> MATERIAL SHOWN:
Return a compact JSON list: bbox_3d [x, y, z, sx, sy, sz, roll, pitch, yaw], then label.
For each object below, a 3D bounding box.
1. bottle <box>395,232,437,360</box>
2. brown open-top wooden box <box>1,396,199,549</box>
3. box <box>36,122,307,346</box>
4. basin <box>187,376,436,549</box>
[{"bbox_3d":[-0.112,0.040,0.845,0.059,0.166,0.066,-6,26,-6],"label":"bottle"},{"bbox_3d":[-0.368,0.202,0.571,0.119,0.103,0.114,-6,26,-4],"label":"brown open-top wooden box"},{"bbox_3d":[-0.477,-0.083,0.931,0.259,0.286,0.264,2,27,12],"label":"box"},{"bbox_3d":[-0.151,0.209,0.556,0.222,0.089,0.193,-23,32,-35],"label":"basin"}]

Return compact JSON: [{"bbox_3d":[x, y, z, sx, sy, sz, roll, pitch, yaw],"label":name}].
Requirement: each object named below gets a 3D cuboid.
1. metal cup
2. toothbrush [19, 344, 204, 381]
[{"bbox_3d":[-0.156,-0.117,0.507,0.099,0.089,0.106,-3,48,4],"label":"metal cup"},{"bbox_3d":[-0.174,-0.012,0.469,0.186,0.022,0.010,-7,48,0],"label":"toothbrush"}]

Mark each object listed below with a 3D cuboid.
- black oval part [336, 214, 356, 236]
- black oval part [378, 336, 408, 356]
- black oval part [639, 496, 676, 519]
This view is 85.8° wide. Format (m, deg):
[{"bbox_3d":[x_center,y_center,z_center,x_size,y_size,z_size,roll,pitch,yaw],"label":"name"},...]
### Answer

> EXERCISE DIRECTIONS: The task requires an exact transcription of all the data.

> REPLY TO THE EXERCISE:
Return a compact JSON list: bbox_3d [x, y, z, sx, sy, sz, roll, pitch, yaw], then label.
For each object below, a 3D bounding box.
1. bottle <box>395,232,437,360</box>
2. brown open-top wooden box <box>1,396,199,549</box>
3. box <box>36,122,307,346</box>
4. basin <box>187,376,436,549</box>
[{"bbox_3d":[-0.112,0.040,0.845,0.059,0.166,0.066,-6,26,-6],"label":"bottle"},{"bbox_3d":[-0.368,0.202,0.571,0.119,0.103,0.114,-6,26,-4],"label":"brown open-top wooden box"},{"bbox_3d":[-0.477,-0.083,0.931,0.259,0.286,0.264,2,27,12],"label":"box"},{"bbox_3d":[-0.151,0.209,0.556,0.222,0.089,0.193,-23,32,-35],"label":"basin"}]

Return compact JSON: [{"bbox_3d":[x, y, z, sx, sy, sz, roll, pitch, yaw],"label":name}].
Requirement: each object named below gets a 3D cuboid.
1. metal cup
2. toothbrush [19, 344, 204, 381]
[{"bbox_3d":[-0.156,-0.117,0.507,0.099,0.089,0.106,-3,48,4],"label":"metal cup"},{"bbox_3d":[-0.174,-0.012,0.469,0.186,0.022,0.010,-7,48,0],"label":"toothbrush"}]

Mark each object listed below with a 3D cuboid.
- black oval part [336, 214, 356, 236]
- black oval part [378, 336, 408, 356]
- black oval part [639, 496, 676, 519]
This view is 85.8° wide. Format (m, deg):
[{"bbox_3d":[x_center,y_center,z_center,x_size,y_size,z_size,roll,pitch,yaw],"label":"name"},...]
### Answer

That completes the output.